Римма. Ну, ты всегда была недотрогой, мечтательницей. Помнишь, как тебя еще гимназисты прозвали Мимозой… (Потягиваясь). Милая Мэричка, ты все еще та же детка, какой была в гимназии. Ты меня извини, — но что это у тебя за отношения с мужем? Какое-то миндальное молоко… (Твердо.) Мужчина должен быть или любовником, или товарищем, или господином, или рабом, а это что? Он тебе отец родной, что ли?
Мэри(вспыхнув). Я Гавриила очень уважаю и люблю. Он — замечательный человек, умный, чуткий, нежный… Если бы ты знала, сколько он перенес, сколько выстрадал… Видишь, мне очень трудно объяснить тебе наши отношения… Даже слова трудно подыскать… нужны какие-то полутона… как в музыке… Мы и ссоримся часто, разно на многое смотрим, а все же… он мне — какой-то родной и единственный… (Горячо.) Никогда, никогда я бы не могла его оставить и никого другого…
Римма(мягко). Детка дорогая, это все очень хорошо, но как-то нежизненно, отвлеченно, книжно… Где вы живете — на облаках, что ли? В отношениях людей надо больше ясности, определенности, — ну, говоря грубо, больше материальности, больше плоти…
Мэри(затыкая уши). Не говори мне этих слов. Я не хочу, чтобы моя умница, Риммочка, говорила пошлости, какие позволительно только дамскому доктору…

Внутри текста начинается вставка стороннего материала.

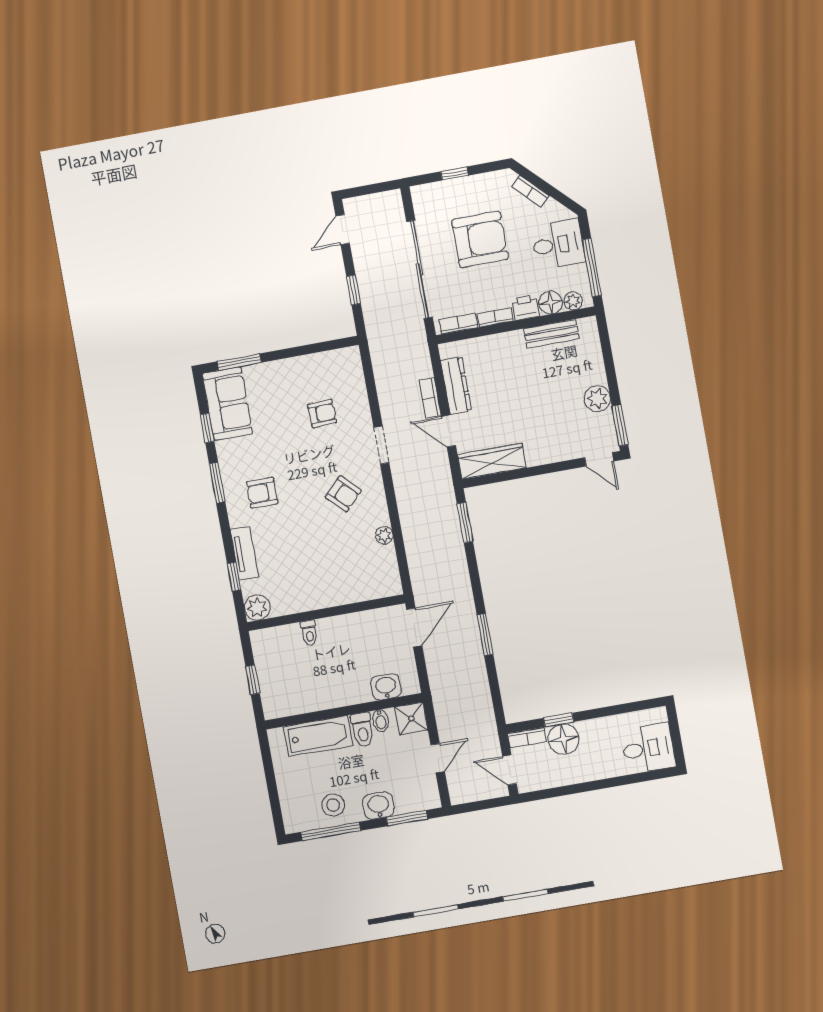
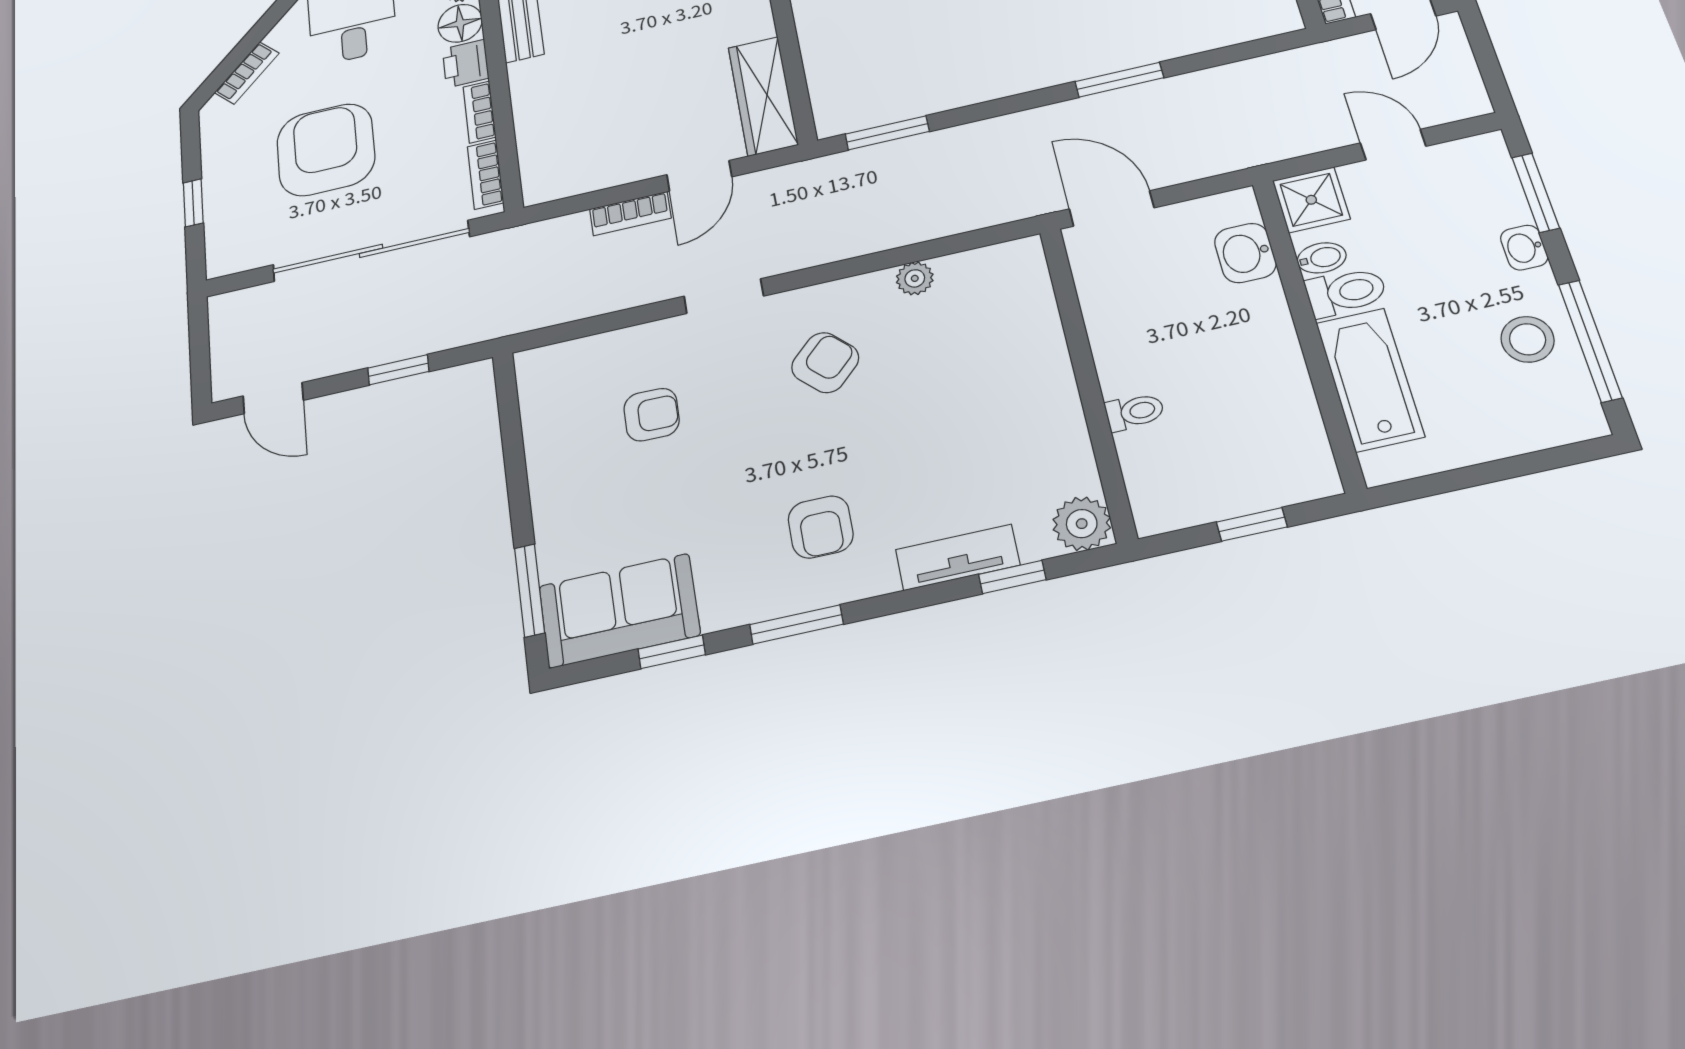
dresser: (456, 385) -> (608, 169), removed
armchair: (322, 414) -> (652, 415), turned 93
washbasin: (378, 806) -> (1524, 248), width x0.72, depth x0.69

Римма(вставая, ходит по комнате). Нет, Мэри, я и сама не выношу пошлости, но в твоих отношениях к жизни меня всегда поражала какая-то странная оторванность, утопичность, самообман, самогипноз какой-то. И это всегда твое пренебрежение к плоти, к телу, к тому, на чем, в конце концов, зиждутся наши бедные земные радости. Я расскажу тебе случай, который тебя повергнет в ужас, — оговорюсь заранее. Раз зимою, когда у меня особенно обострились отношения с супругом и все на свете осточертело, поехала я одна в оперу. Рядом со мною в кресле — изящный сэр, монокль, смокинг, — англичанин, как потом оказалось. Одет шикарно, и физиономия такая — презабавная… Сразу мне в душу вонзился… Сидим плечом к плечу, — мечтательный полумрак, там арию Надира какой-то тенор сладкогласный выводит, оркестр замирает, а он — на меня уставился в упор и весь акт и не взглянул на сцену. В антракте, возвращаюсь я на свое кресло, — под муфтой — его карточка визитная, и определенно: где, когда и прочее… Ты возмутишься, назовешь это скандалом, каботиниством, — могло бы быть и так. Но представь себе, что на другой день я встретила его за файв-о-клоком в «Паласе», и мы провели с ним неделю… Это была сплошная музыка, — какая-то благоуханная поэма, сотканная из преклонения, нежности, благодарности. (Убежденно.) Никто, никогда из всех моих светских поклонников, художников, артистов, с которыми мы бессмысленно болтаем целые вечера в гостиных, — не смог бы мне дать того, что этот безвестный чужестранец, какой-то заезжий коммерсант…
Мэри(делая движение). Римма…
Римма(взволнованно, останавливаясь на ходу). Разве можно передать это словами? Надо почувствовать настроение этого вечера, тогда, когда, в полумраке, под эту музыку, мы, совсем не зная друг друга, увидясь, быть может, в первый и последний раз в жизни, с каким-то инстинктивным доверием двух жаждущих тел…
Мэри. Римма… Ради Бога…
Римма(опускаясь на диван, устало). Простите, госпожа Мимоза… Нет, Мэри, тебе этого не понять. Ты, которая никогда не изменяла… Но я, любя тебя так, как только можно любить друга, от души желаю тебе, ценою твоего спокойствия, ценою благополучия всех твоих близких, какой-то встряски, передряги, которая заставит тебя проснуться, раскрыть глаза, ощутить радость мгновения во всей ее полноте. (Шутливо напевает.)
Дитя, торопись, торопися…Помни, что летом фиалок уж нет.